Whispers from the Camino—Day 13
Villafranca Montes de Oca to Orbanejo Riopico 24 km
September 17
Leaving before dawn
If I was trying to develop a strategy to hold onto my house in Portland with my mental musings yesterday, today I went the complete opposite direction. Maybe it was reading the sign that said, “Lose your mind. Find your soul” that pitched my contemplations into a new direction.
I first met Seth on the trail and we walked a few kilometers together. Seth grew up in a Mennonite family and was the grandson of a Mennonite pastor grandfather. The tradition ran deep in his family and he felt very much the product of his family and upbringing. But now as a young adult he had more distance from his childhood. Some people outright reject their childhood experiences and try to get as far as they can away from them. Seth seemed to have a healthy relationship with his family and tradition saying, “I appreciate the tradition of my family, but it just doesn’t work for me personally.”
Rain on the way!
Seth represented so many people I met on the Camino. The Camino has traditionally been a Catholic pilgrimage dating back to 814 C.E. (A.D.) after the apparent discovery of the tomb of the apostle Saint James in Santiago de Compostela. In recent decades, the Camino has seen a dramatic growth of non-Catholic, even non-Christian people, who walk it for either transformational or recreational purposes. On the trail I met just as many people who told me they were working through changes in their lives such as divorces, deaths and retirements as those for whom this was the ultimate religious experience as a devout Catholic.

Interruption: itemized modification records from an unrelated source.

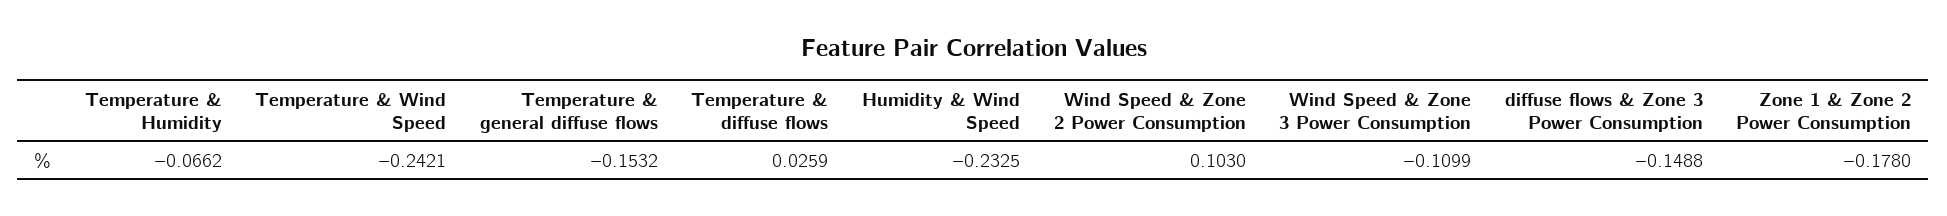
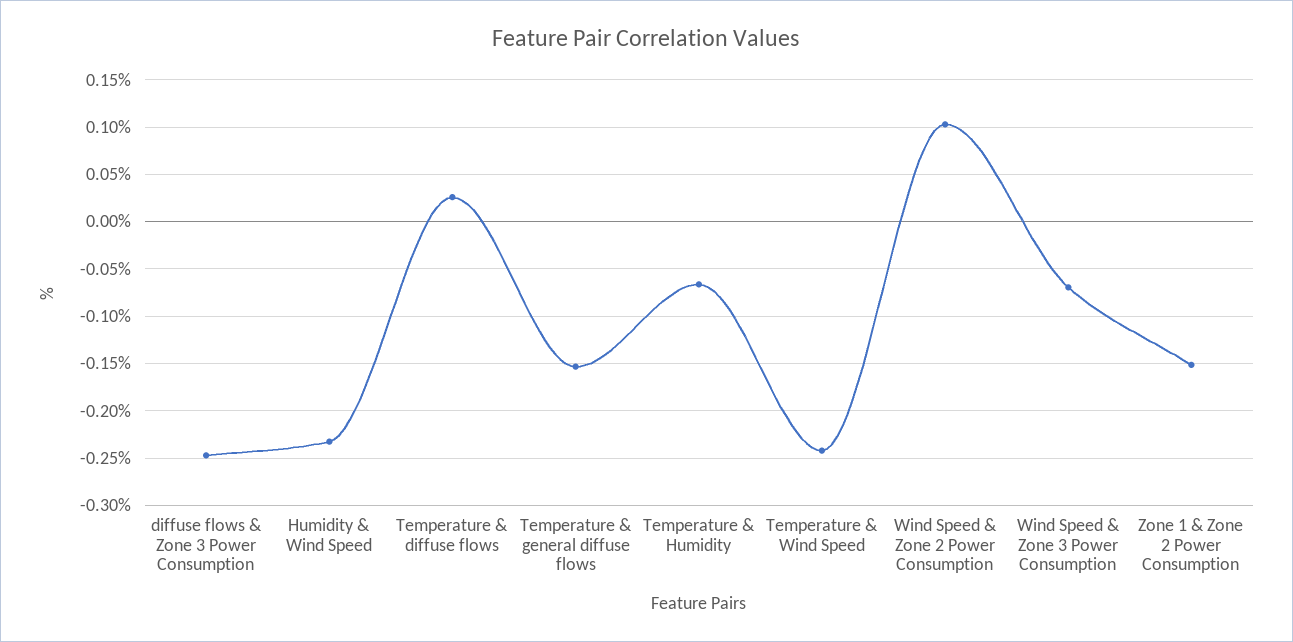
  {
    "Temperature & Humidity": -0.0662,
    "Temperature & Wind Speed": -0.2421,
    "Temperature & general diffuse flows": -0.1532,
    "Temperature & diffuse flows": 0.0259,
    "Humidity & Wind Speed": -0.2325,
    "Wind Speed & Zone 2 Power Consumption": 0.103,
-   "Wind Speed & Zone 3 Power Consumption": -0.1099,
+   "Wind Speed & Zone 3 Power Consumption": -0.07,
-   "diffuse flows & Zone 3 Power Consumption": -0.1488,
+   "diffuse flows & Zone 3 Power Consumption": -0.25,
-   "Zone 1 & Zone 2 Power Consumption": -0.178
+   "Zone 1 & Zone 2 Power Consumption": -0.15
  }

I don’t know exactly what shifted my musing from strategies to create that feeling of home to simply acting on my internal loves and passions. Maybe it was the “mind/soul” quote reminder or Saint Preux’s reminder that maybe I was asking the wrong question. Maybe the honesty and authenticity of Seth put me in touch with my own authenticity. Whatever it was I found myself throwing off all financial concerns while I imagined what a life would be like if I simply followed my own pure passion.
The Peace Pilgrim came to mind. On January 1, 1953 Mildred Norman gave up her name and became the Peace Pilgrim. A spiritual teacher, mystic, pacifist and vegetarian and peace activist, she spent the next 28 years crossing both the U.S.A. and Canada by foot relying on handouts from strangers while she spread her message of peace.
The Camino isn’t serious all the time!
As I walked I imagined a life where I would cycle or walk across America relying on churches and their members to host me and feed me while I promoted the idea of creating a “Camino-like” infrastructure on American soil where people could take advantage of the many historical routes in America for their own personal pilgrimages and stay in churches, many of whom are looking for a new way to serve the community. I would write, I would speak, I would play guitar and write songs. In a word, my life would become my message. No more thinking about strategies where I could create the support for a life. The life would have to come first. The support would have to follow.
I arrived in Orbanejo Riopico. In 24 hours I had swung from one end of the continuum to the other—making myself crazy trying to create a strategy to create the feeling of home to an almost manic commitment to throw off all financial and societal restraints in a “Jesus did it. I can do it” kind of radical commitment.
I called my son back in Portland. It was good to connect with something that was real. Whatever my future held it would need to honor the commitments and life I already had with the inner calling I have to be a creative and innovative force for good in our society.